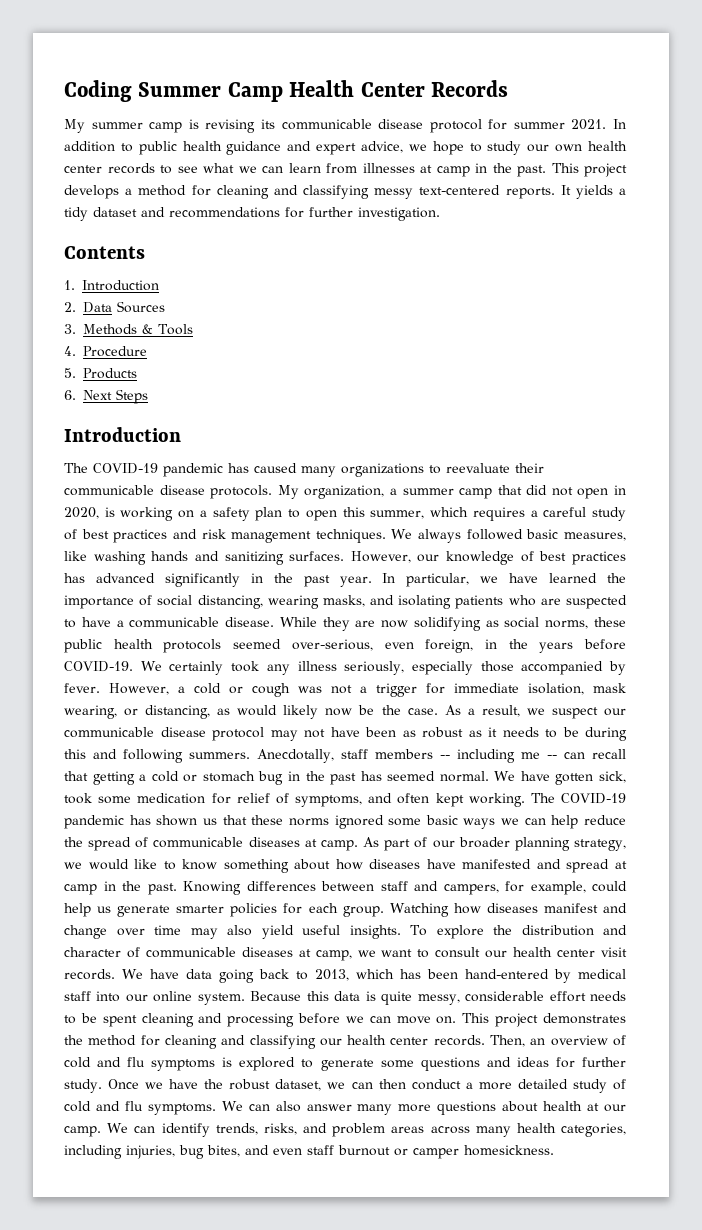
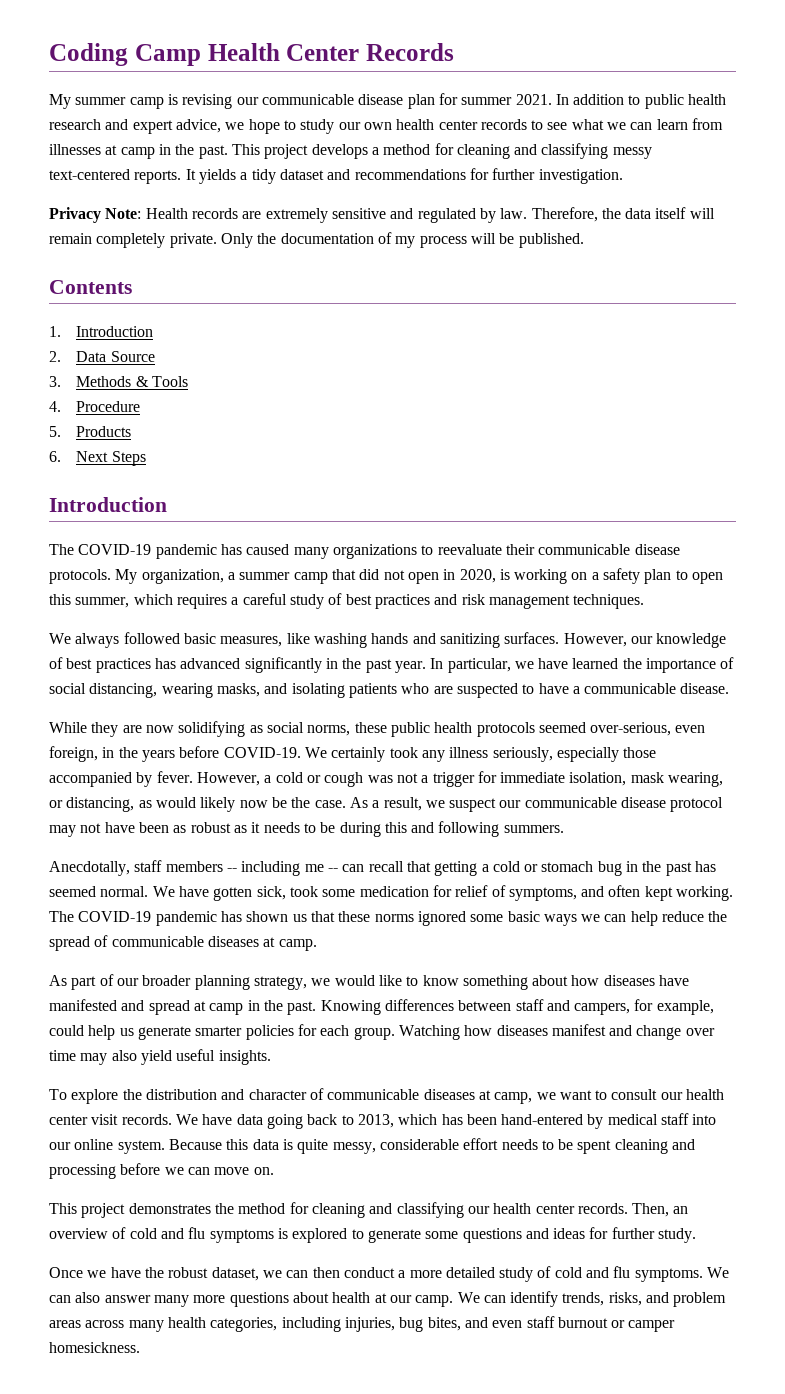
[138,82,222,97] Summer -> (128, 54) none
[260,119,482,133] its communicable disease protocol -> [236,94,435,109] our communicable disease plan
[226,141,282,155] guidance -> [49,119,101,130] research
(440, 214) none -> [49,207,715,223] [49,232,584,248] // Privacy Note: Health records are extremely sensitive and regulated by law. Therefore, the data itself will remain completely private. Only the documentation of my process will be published.
[117,301,165,313] Sources -> [110,351,155,362] Source
(386, 536) none -> (645, 601) //
(275, 622) none -> (730, 688) //
(251, 755) none -> (564, 829) //
(358, 845) none -> (317, 945) //
(401, 932) none -> (271, 1057) //
(457, 1020) none -> (274, 1171) //
(102, 1086) none -> (697, 1235) //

§ **ACTION ITEM**
From the line containing "(401, 932) none -> (271, 1057) //" down to the last line of the data, transcribe every line exactly; nothing else should appear.

§ **TASK SOLUTION**
(401, 932) none -> (271, 1057) //
(457, 1020) none -> (274, 1171) //
(102, 1086) none -> (697, 1235) //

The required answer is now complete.